The least difference also occurred on Riau reinforced the result of previous segment. Even so, the impact of WEN-PI is consistently higher than MEN-NI on Riau. The big difference is occurred on Kalimantan and South Sumatra. Even though Kalimantan has higher peak fire event during MEN-NI than WEN-PI (Fig. 5), MEN-NI impact through the whole signal is less than WEN-PI. This result related with longer fire season of Kalimantan during WEN-PI which is ended in December (Fig. 5). In line with previous result, South Sumatra is consistently affected by the occurrence of El Niño and positive IOD. Compared to normal year, WEN-PI have significantly higher value than WEN-NI or even MEN-NI. The occurrence of positive IOD during weak El Nino can lead to much severe dry season and fire event on South Sumatra.

This result indicated that ENSO-IOD teleconnection has a strong impact on Indonesia's land and forest fire signal. The effect is not always resulting in the biggest peak fire event, but a bigger fire event in the whole dry season caused by the longer duration. This result is supported with previous research about combined roles of the El Niño type and the IOD phase in modulating fire activities in Indonesia, especially on South Sumatra and Kalimantan (Pan et al. 2018). They found that carbon emissions are higher in 2006 (WEN-PI) than in 2009 (MEN-NI) in both southern Sumatra (83.8 versus 29.0 g·C·m−2·month−1) and southern Kalimantan (104.8 versus 63.4 g·C·m−2·month−1), even though 2006 is a weaker El Niño year by 0.17 °C in terms of Niño 3.4 index. Positive IOD during weak El Niño year could further contribute to the drier conditions and thus more intensive fire activities, which are usually unexpected from a weak El Niño year indicated by the relatively low Niño 3.4 index. (Pan et al. 2018).

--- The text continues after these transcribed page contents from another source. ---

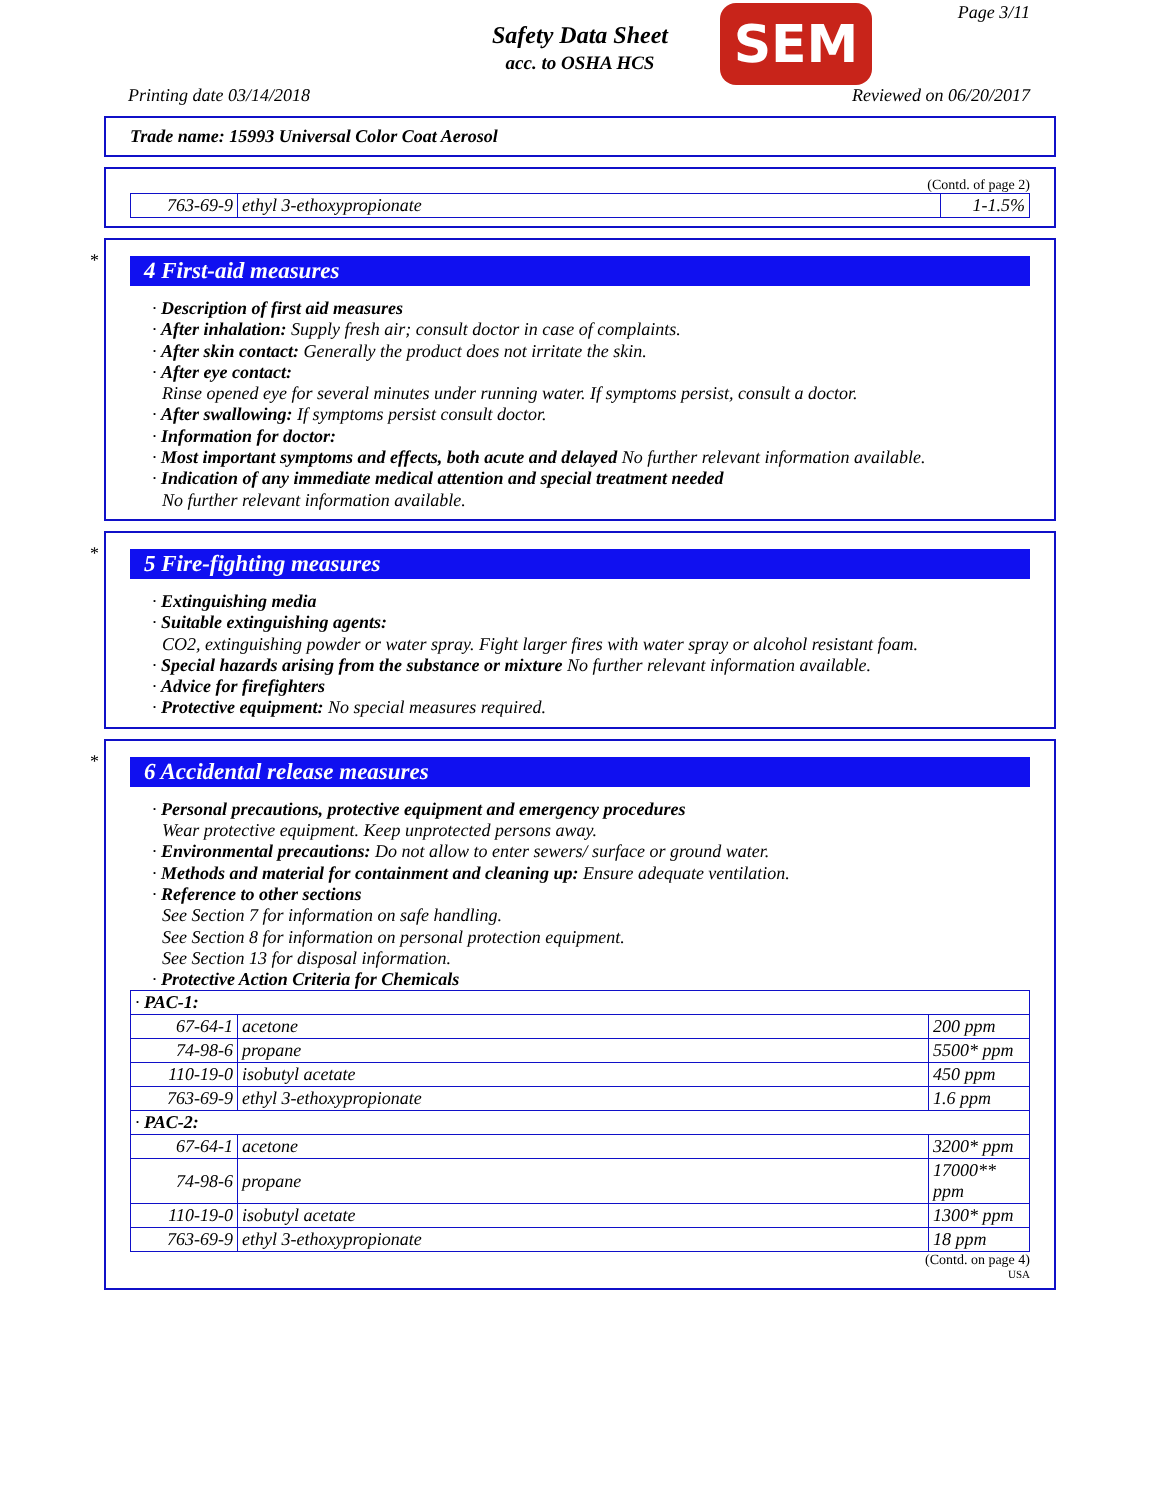Safety Data Sheet
acc. to OSHA HCS
SEM Page 3/11
Printing date 03/14/2018 Reviewed on 06/20/2017
Trade name: 15993 Universal Color Coat Aerosol
(Contd. of page 2)
| 763-69-9 | ethyl 3-ethoxypropionate | 1-1.5% |
*
4 First-aid measures
· Description of first aid measures
· After inhalation: Supply fresh air; consult doctor in case of complaints.
· After skin contact: Generally the product does not irritate the skin.
· After eye contact:
Rinse opened eye for several minutes under running water. If symptoms persist, consult a doctor.
· After swallowing: If symptoms persist consult doctor.
· Information for doctor:
· Most important symptoms and effects, both acute and delayed No further relevant information available.
· Indication of any immediate medical attention and special treatment needed
No further relevant information available.
*
5 Fire-fighting measures
· Extinguishing media
· Suitable extinguishing agents:
CO2, extinguishing powder or water spray. Fight larger fires with water spray or alcohol resistant foam.
· Special hazards arising from the substance or mixture No further relevant information available.
· Advice for firefighters
· Protective equipment: No special measures required.
*
6 Accidental release measures
· Personal precautions, protective equipment and emergency procedures
Wear protective equipment. Keep unprotected persons away.
· Environmental precautions: Do not allow to enter sewers/ surface or ground water.
· Methods and material for containment and cleaning up: Ensure adequate ventilation.
· Reference to other sections
See Section 7 for information on safe handling.
See Section 8 for information on personal protection equipment.
See Section 13 for disposal information.
· Protective Action Criteria for Chemicals
| · PAC-1: | | |
| 67-64-1 | acetone | 200 ppm |
| 74-98-6 | propane | 5500* ppm |
| 110-19-0 | isobutyl acetate | 450 ppm |
| 763-69-9 | ethyl 3-ethoxypropionate | 1.6 ppm |
| · PAC-2: | | |
| 67-64-1 | acetone | 3200* ppm |
| 74-98-6 | propane | 17000** ppm |
| 110-19-0 | isobutyl acetate | 1300* ppm |
| 763-69-9 | ethyl 3-ethoxypropionate | 18 ppm |
(Contd. on page 4)
USA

This research is limited with the availability of burned area data in Indonesia which is fundamental to the climate analysis. Most of the classification only contains 2 years event in the last 24 years. Thus, it cannot be guaranteed that future event will have same pattern and characteristic explained in this research due to the lack of sample. However, the result is still can be used to give rough picture of dry season and land and forest fire condition during specific classification of ENSO and IOD based on last 24 years data. Considering future rainfall conditions in Indonesia will become drier than the historical condition during El-Nino and positive IOD (Qalbi et al. 2017) which can lead to more severe land and forest fire, various research needs to be done to help anticipate the event even if there are fundamental limitation.

4 Conclusion

ENSO and IOD are phenomena that positively correlate with land and forest fire and precipitation in Indonesia. In terms of burned areas, the strongest impact of El Niño is occurred on Merauke following by Kalimantan. The impact is diminished when affected in the western region, with the least impact appeared in land and forest fire on Riau (Fig. 1). Meanwhile, the strongest impact of IOD occurs in land and forest fire on South Sumatra and Kalimantan (Fig. 2). However, the severity of the peak event only increased dramatically when strong El Niño and positive IOD occurred simultaneously. Weak to moderate El Niño impact is depended on the characteristic of each region. The difference between impact between weak and moderate El Niño is insignificant on South Sumatra and Merauke, while it is significant on Kalimantan. Both El Niño and positive IOD phenomena make the duration of the dry season even longer than usual, resulting in more total burned areas (Figs. 5, 7, 9). Because of the same period of occurrence, the impact of weak El Niño combined with positive IOD could be higher than singular moderate El Niño for all regions. This result indicated the important effect of teleconnection between ENSO and IOD on Indonesia's precipitation and burned area. The high percentage of peatland during the fire’s event makes the impact of the long dry season caused by weak El Niño and positive can cause more problem than shorter but more severe dry season caused by moderate El Niño.